(Dataset items)
= = = = =

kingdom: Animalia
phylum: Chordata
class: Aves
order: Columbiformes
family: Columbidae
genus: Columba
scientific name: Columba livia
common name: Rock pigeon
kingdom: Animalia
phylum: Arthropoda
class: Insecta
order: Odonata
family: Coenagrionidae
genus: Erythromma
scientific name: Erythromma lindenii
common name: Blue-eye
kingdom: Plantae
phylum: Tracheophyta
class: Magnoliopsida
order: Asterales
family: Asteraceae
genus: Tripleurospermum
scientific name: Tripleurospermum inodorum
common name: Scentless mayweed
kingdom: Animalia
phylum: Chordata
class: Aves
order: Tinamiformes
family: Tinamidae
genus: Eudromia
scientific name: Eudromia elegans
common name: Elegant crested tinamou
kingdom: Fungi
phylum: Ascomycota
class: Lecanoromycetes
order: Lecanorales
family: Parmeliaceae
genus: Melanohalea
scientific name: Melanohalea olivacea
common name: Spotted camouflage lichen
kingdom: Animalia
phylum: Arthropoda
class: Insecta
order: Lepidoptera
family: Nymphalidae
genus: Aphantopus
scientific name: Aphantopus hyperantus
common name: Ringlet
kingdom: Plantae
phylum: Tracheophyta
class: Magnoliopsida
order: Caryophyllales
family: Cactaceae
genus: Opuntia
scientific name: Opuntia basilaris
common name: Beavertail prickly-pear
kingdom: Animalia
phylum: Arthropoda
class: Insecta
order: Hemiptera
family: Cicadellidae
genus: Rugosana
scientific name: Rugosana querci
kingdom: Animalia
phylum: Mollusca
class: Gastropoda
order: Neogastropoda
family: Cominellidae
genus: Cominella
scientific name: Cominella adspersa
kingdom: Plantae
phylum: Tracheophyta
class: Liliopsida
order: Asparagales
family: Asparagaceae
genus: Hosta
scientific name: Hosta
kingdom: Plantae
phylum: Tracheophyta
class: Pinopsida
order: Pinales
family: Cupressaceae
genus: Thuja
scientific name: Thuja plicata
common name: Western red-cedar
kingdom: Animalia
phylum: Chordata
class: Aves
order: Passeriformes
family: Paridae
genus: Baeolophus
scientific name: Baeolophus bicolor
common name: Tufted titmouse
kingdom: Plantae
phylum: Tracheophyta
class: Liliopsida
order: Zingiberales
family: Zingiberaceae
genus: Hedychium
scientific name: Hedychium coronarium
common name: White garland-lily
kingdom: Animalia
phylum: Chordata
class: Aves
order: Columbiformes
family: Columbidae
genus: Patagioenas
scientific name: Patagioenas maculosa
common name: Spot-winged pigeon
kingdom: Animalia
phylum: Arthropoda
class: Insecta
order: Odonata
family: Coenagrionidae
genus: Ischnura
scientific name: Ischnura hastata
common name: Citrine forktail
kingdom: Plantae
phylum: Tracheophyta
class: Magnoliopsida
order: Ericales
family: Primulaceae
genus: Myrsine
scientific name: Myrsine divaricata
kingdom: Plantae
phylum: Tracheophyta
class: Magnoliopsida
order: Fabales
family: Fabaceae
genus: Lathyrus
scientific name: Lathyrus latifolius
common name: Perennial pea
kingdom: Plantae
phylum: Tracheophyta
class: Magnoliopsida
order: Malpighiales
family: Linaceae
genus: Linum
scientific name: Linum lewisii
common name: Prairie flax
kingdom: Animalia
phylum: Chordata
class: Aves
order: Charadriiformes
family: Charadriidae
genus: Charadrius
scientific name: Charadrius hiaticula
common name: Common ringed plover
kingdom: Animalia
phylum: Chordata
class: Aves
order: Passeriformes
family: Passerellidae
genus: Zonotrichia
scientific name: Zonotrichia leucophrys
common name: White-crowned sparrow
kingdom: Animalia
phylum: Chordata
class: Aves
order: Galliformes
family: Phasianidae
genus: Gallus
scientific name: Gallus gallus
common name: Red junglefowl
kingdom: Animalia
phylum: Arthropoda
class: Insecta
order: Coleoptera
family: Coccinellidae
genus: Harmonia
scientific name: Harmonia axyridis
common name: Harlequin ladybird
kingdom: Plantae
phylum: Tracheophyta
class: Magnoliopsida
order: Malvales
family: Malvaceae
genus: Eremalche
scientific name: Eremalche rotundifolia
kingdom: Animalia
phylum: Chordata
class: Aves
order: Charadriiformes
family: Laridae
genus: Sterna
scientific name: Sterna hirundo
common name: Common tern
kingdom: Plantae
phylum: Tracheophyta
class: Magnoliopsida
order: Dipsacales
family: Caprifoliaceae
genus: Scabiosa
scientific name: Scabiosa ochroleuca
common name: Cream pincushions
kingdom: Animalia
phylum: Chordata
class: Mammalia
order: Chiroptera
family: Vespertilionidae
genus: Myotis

= = = = =

* The exercise *
Can you edit the part that opens with the line containing "genus: Aphantopus" and closes with the line containing "scientific name: Hedychium coronarium", changing every "common name" to "vernacular name" and leaving everything else as it is? Give back only that part.

* Final result *
genus: Aphantopus
scientific name: Aphantopus hyperantus
vernacular name: Ringlet
kingdom: Plantae
phylum: Tracheophyta
class: Magnoliopsida
order: Caryophyllales
family: Cactaceae
genus: Opuntia
scientific name: Opuntia basilaris
vernacular name: Beavertail prickly-pear
kingdom: Animalia
phylum: Arthropoda
class: Insecta
order: Hemiptera
family: Cicadellidae
genus: Rugosana
scientific name: Rugosana querci
kingdom: Animalia
phylum: Mollusca
class: Gastropoda
order: Neogastropoda
family: Cominellidae
genus: Cominella
scientific name: Cominella adspersa
kingdom: Plantae
phylum: Tracheophyta
class: Liliopsida
order: Asparagales
family: Asparagaceae
genus: Hosta
scientific name: Hosta
kingdom: Plantae
phylum: Tracheophyta
class: Pinopsida
order: Pinales
family: Cupressaceae
genus: Thuja
scientific name: Thuja plicata
vernacular name: Western red-cedar
kingdom: Animalia
phylum: Chordata
class: Aves
order: Passeriformes
family: Paridae
genus: Baeolophus
scientific name: Baeolophus bicolor
vernacular name: Tufted titmouse
kingdom: Plantae
phylum: Tracheophyta
class: Liliopsida
order: Zingiberales
family: Zingiberaceae
genus: Hedychium
scientific name: Hedychium coronarium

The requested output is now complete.